BofA Securities and SVB Leerink are acting as joint book-running managers for the common stock offering. Evercore ISI, Barclays and Cantor are also acting as book-running managers for the common stock offering.

BofA Securities, SVB Leerink and Piper Sandler are acting as joint book-running managers for the convertible senior notes offering. SMBC is acting as co-manager for the convertible senior notes offering.

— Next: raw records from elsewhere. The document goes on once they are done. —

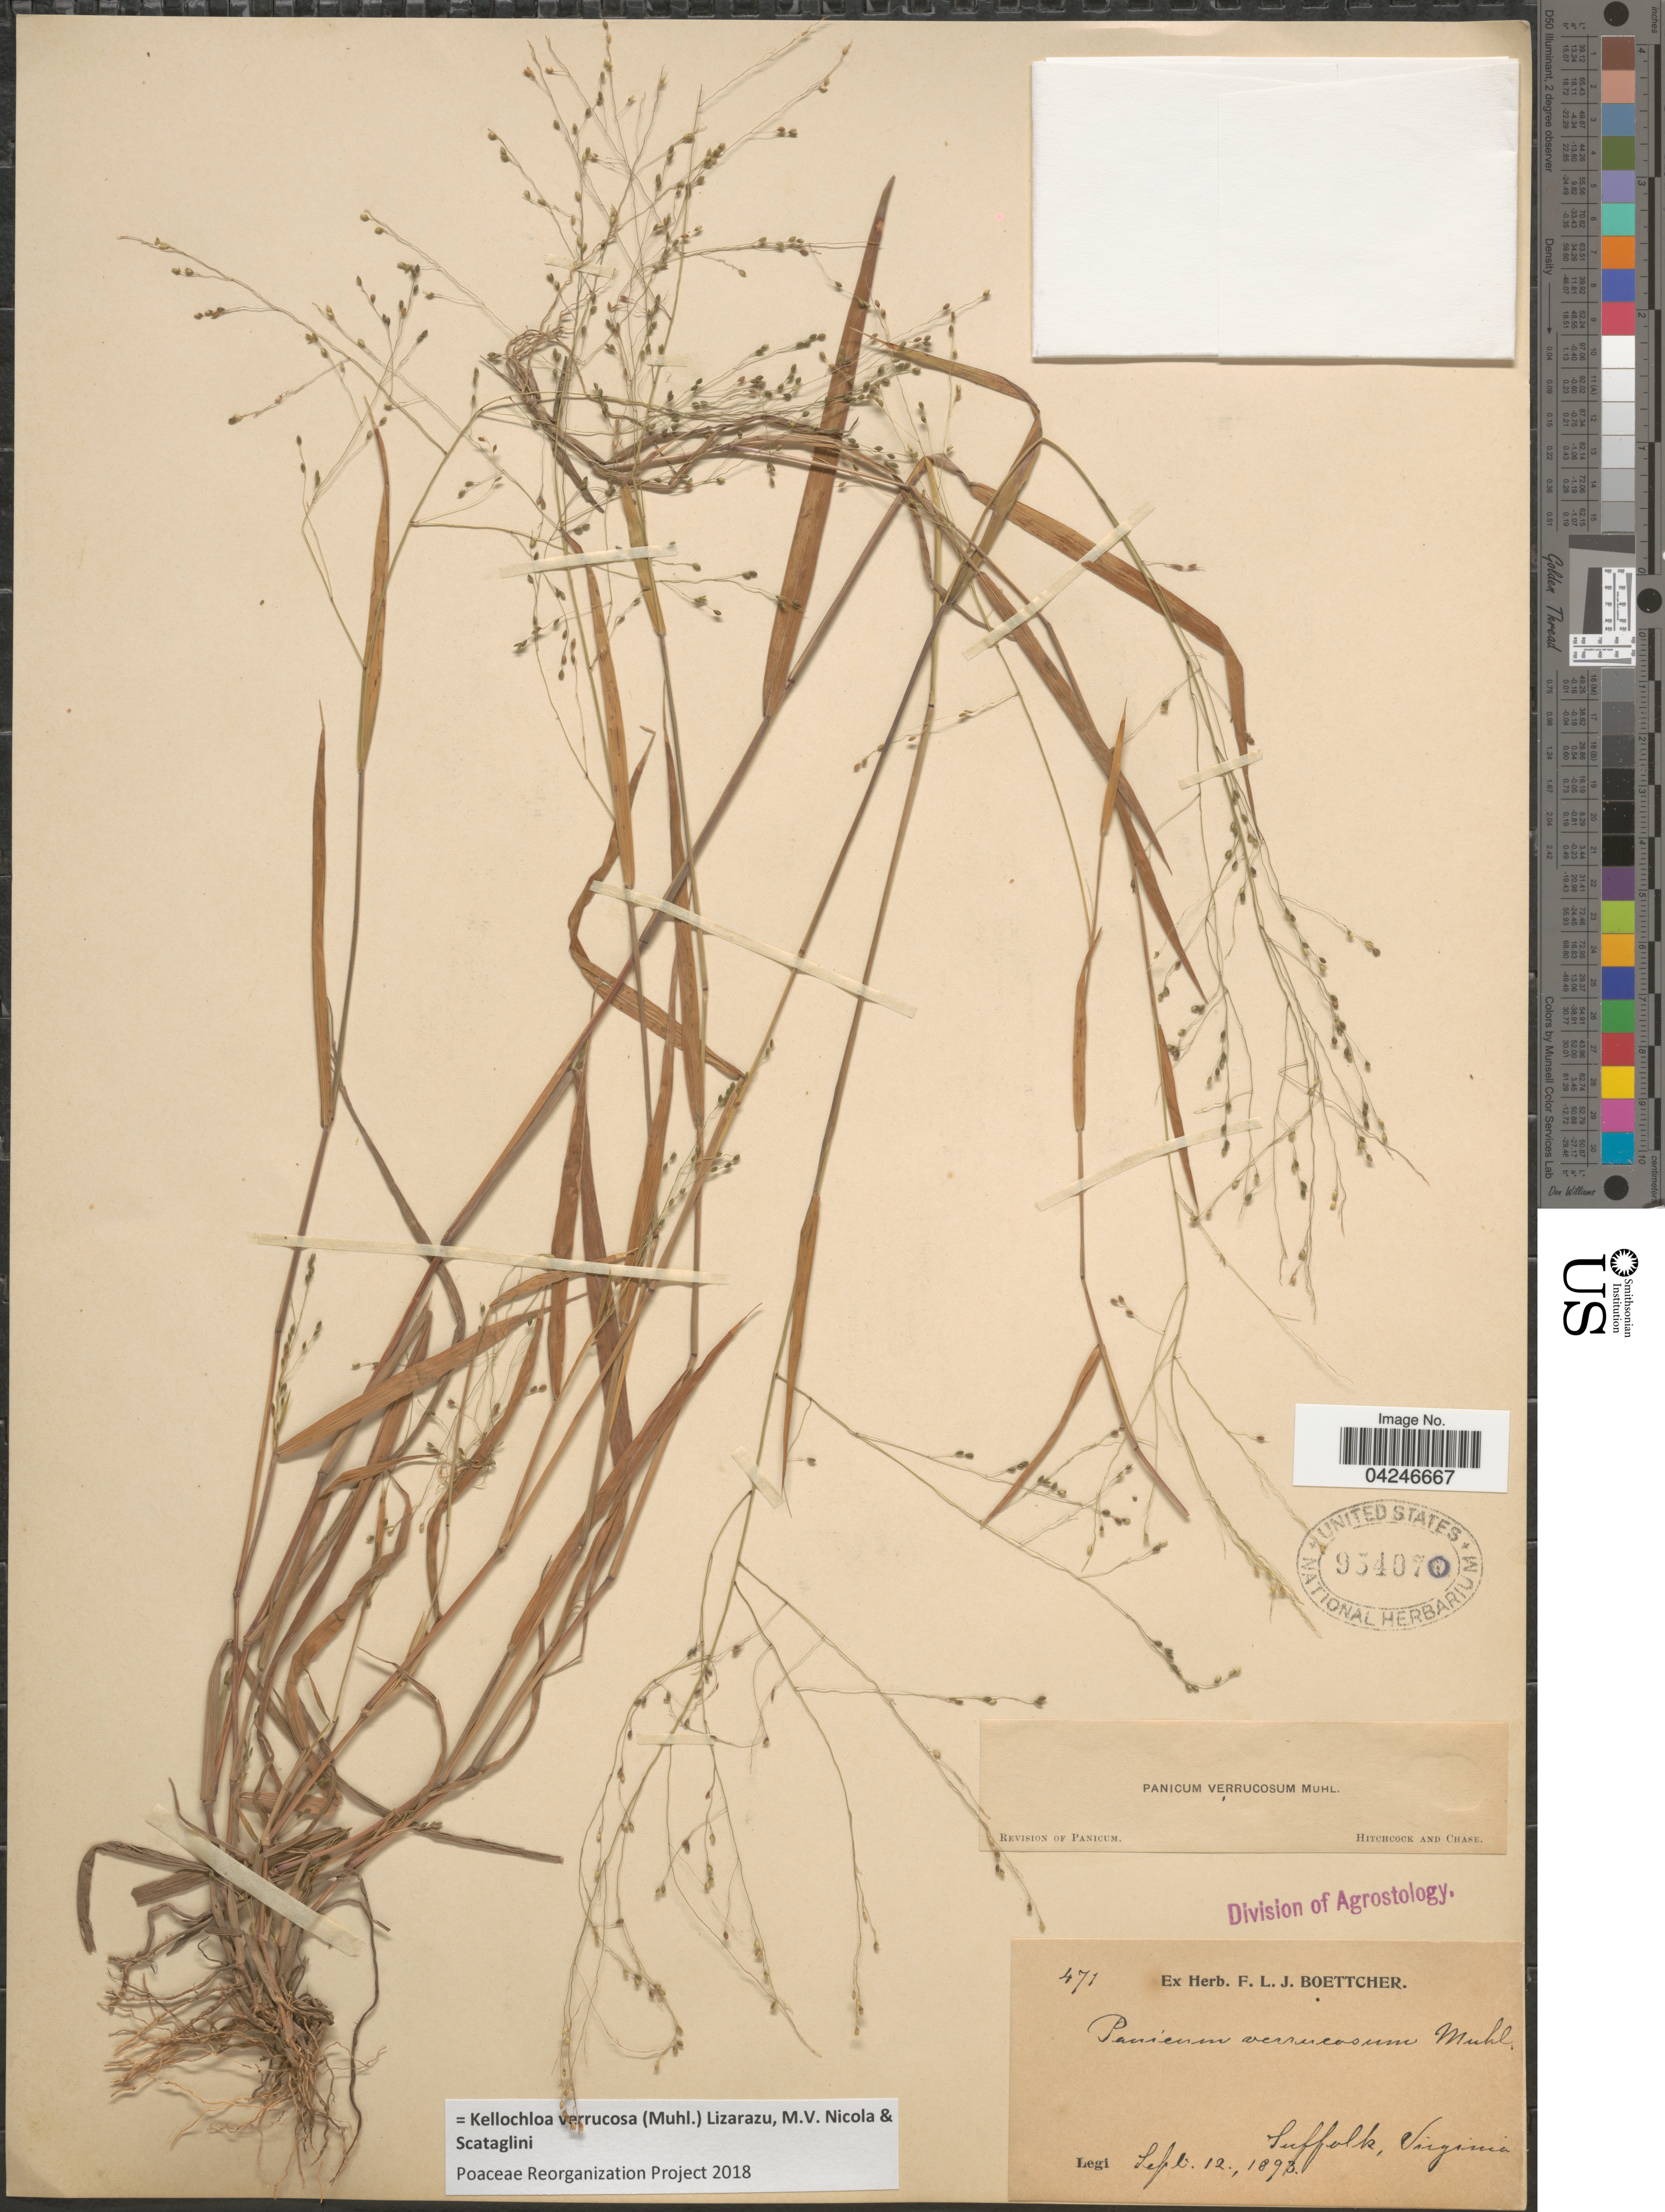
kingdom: Plantae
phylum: Tracheophyta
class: Liliopsida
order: Poales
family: Poaceae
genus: Kellochloa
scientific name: Kellochloa verrucosa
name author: (Muhl.) Lizarazu et al.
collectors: ex herb. F. L. J. Boettcher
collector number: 471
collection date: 1893-09-12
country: United States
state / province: Virginia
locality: Suffolk.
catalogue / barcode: US 954070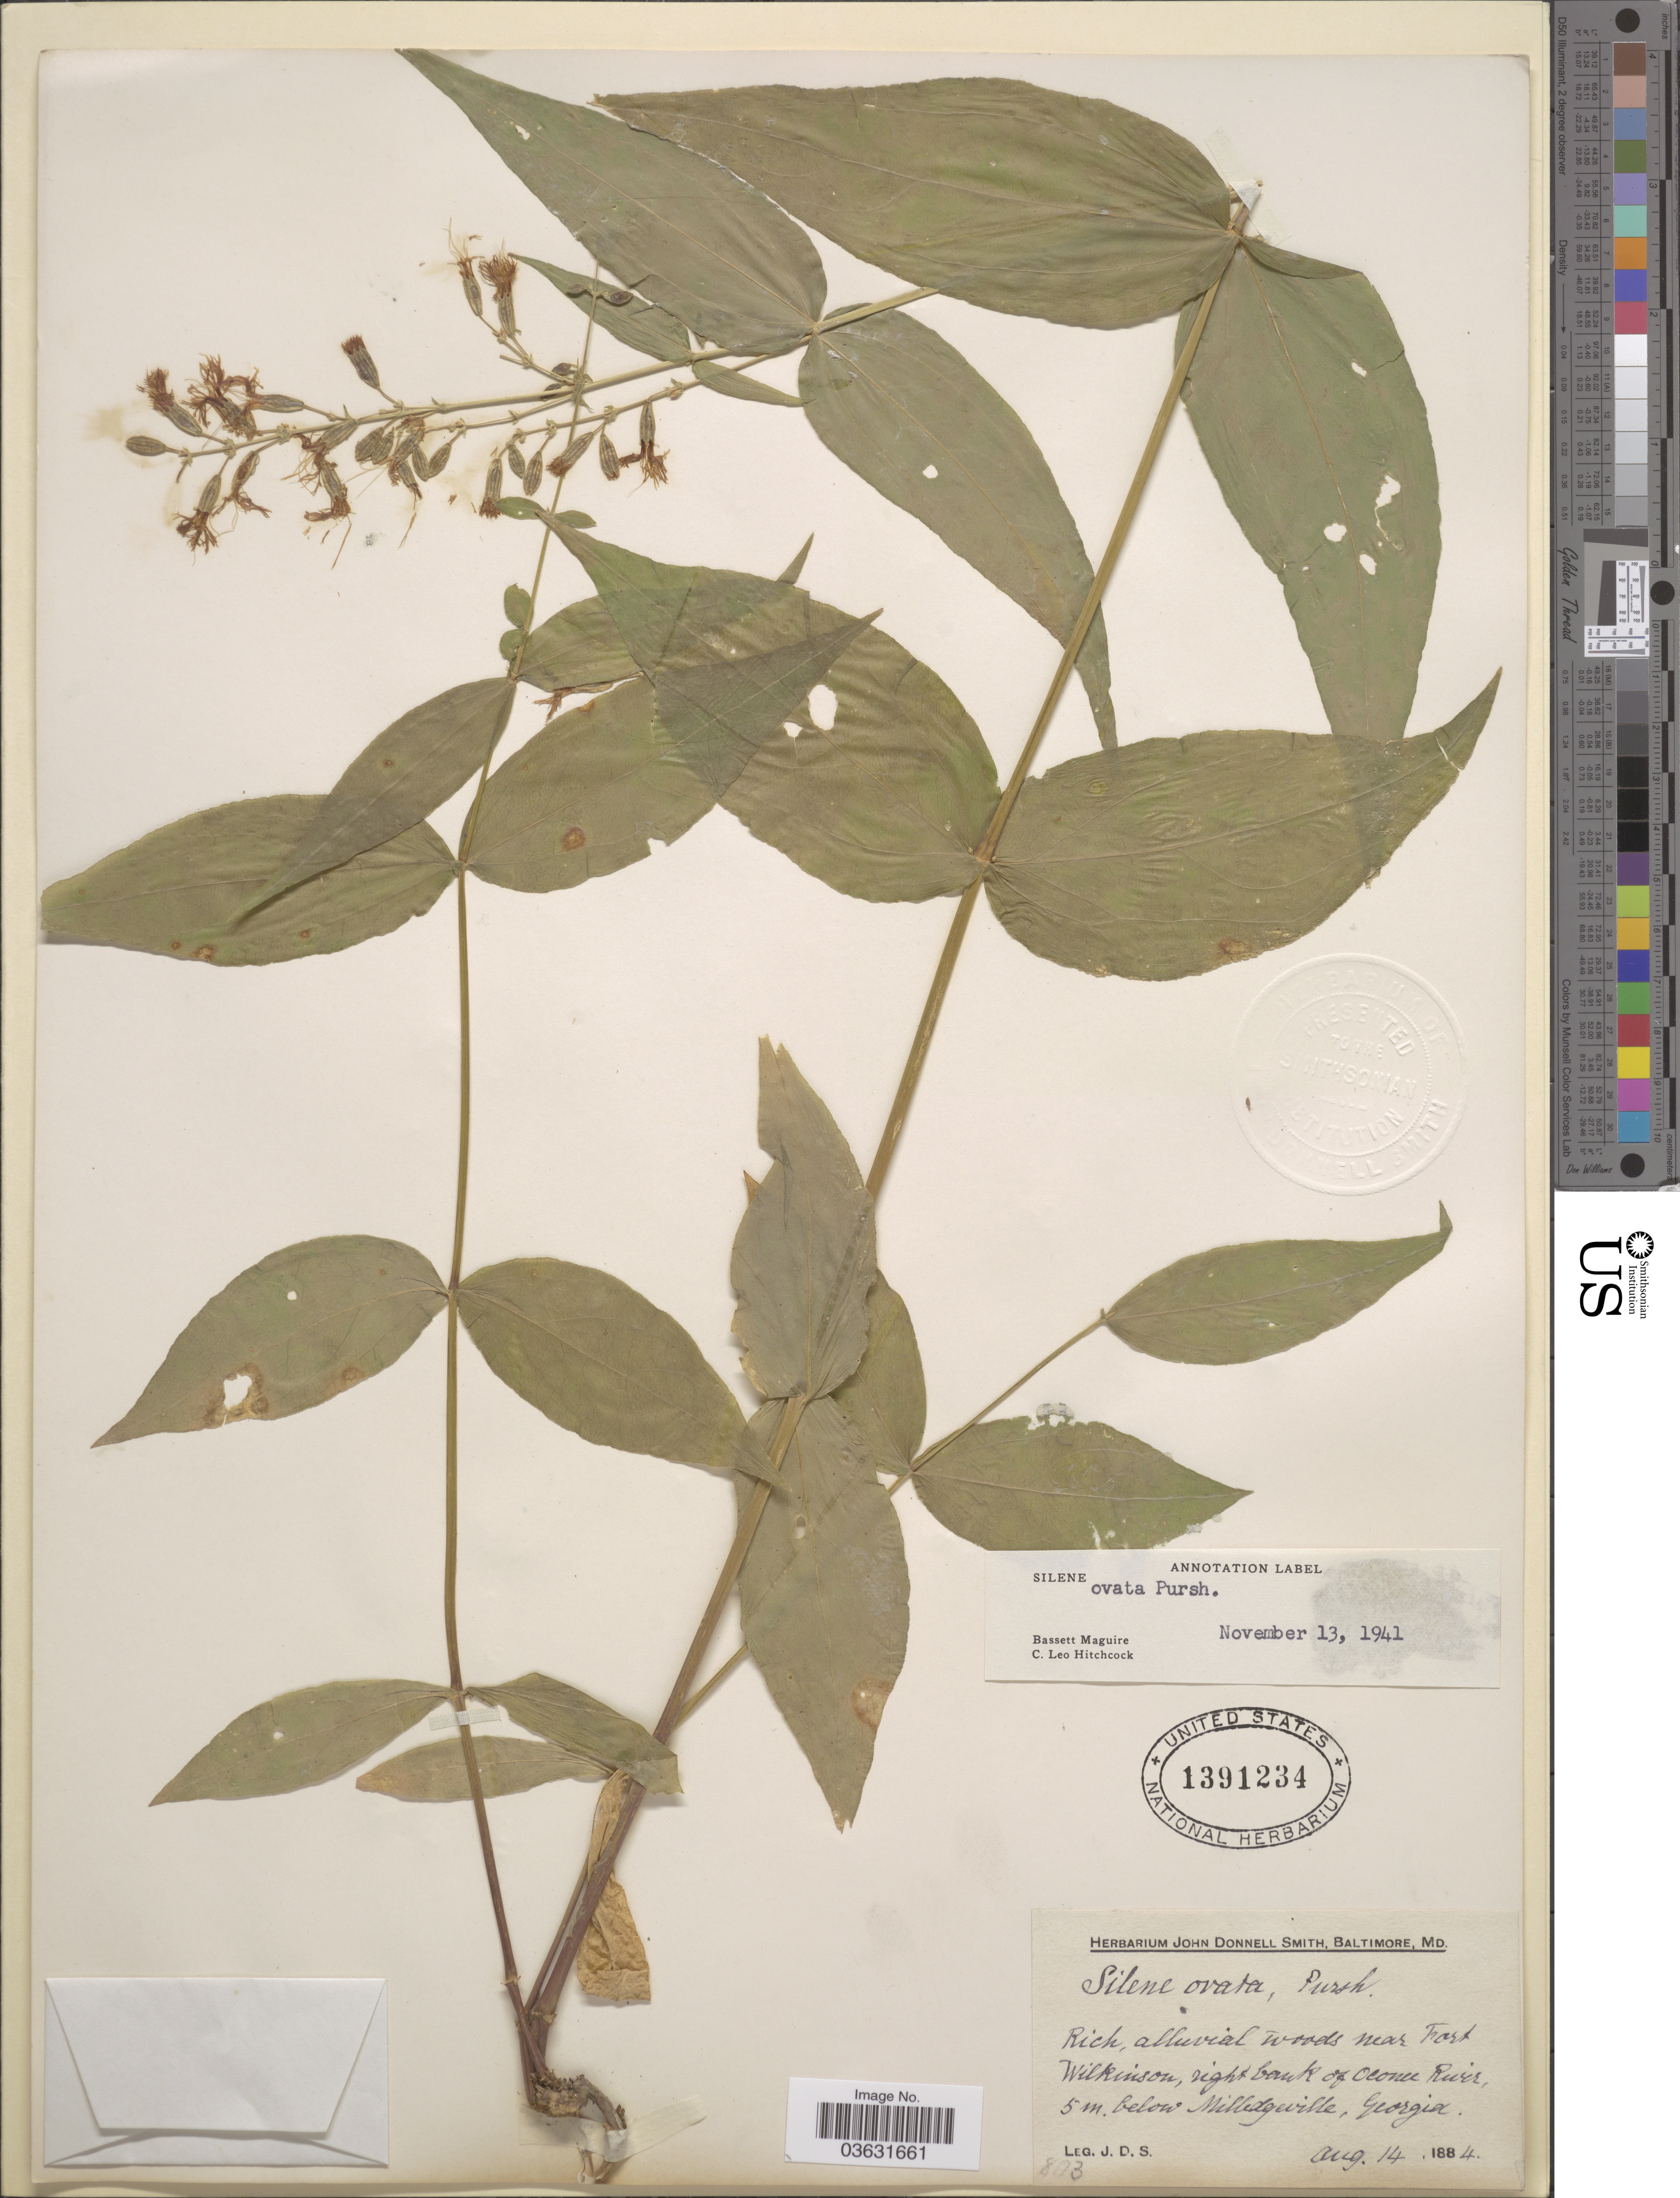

The securities described above are being offered by Gossamer pursuant to a shelf registration statement filed by Gossamer with the Securities and Exchange Commission ("SEC") that became automatically effective upon filing. Each offering is being made only by means of a separate prospectus supplement and the related prospectus relating to such offering that will be filed with the SEC. Copies of the applicable prospectus supplement and related prospectus relating to each offering may be obtained from BofA Securities, NC1-004-03-43, 200 North College Street, 3rd floor, Charlotte, NC 28255-0001, Attention: Prospectus Department, or by email at [email protected] or from SVB Leerink LLC, Attention: Syndicate Department, One Federal Street, 37th Floor, Boston, MA 02110, or by telephone at 1-800-808-7525, ext. 6218, or by email at [email protected]; or, with respect to the convertible senior notes offering, from Piper Sandler & Co., Attention: Prospectus Department, 800 Nicollet Mall, J12S03, Minneapolis, MN 55402, or by telephone at 1-800-747-3924 or by email at [email protected]. You may also obtain these documents free of charge when they are available by visiting EDGAR on the SEC’s website at www.sec.gov. This press release shall not constitute an offer to sell or a solicitation of an offer to buy, nor will there be any sale of these securities, in any state or jurisdiction in which such offer, solicitation or sale would be unlawful prior to registration or qualification under the securities laws of any such state or jurisdiction.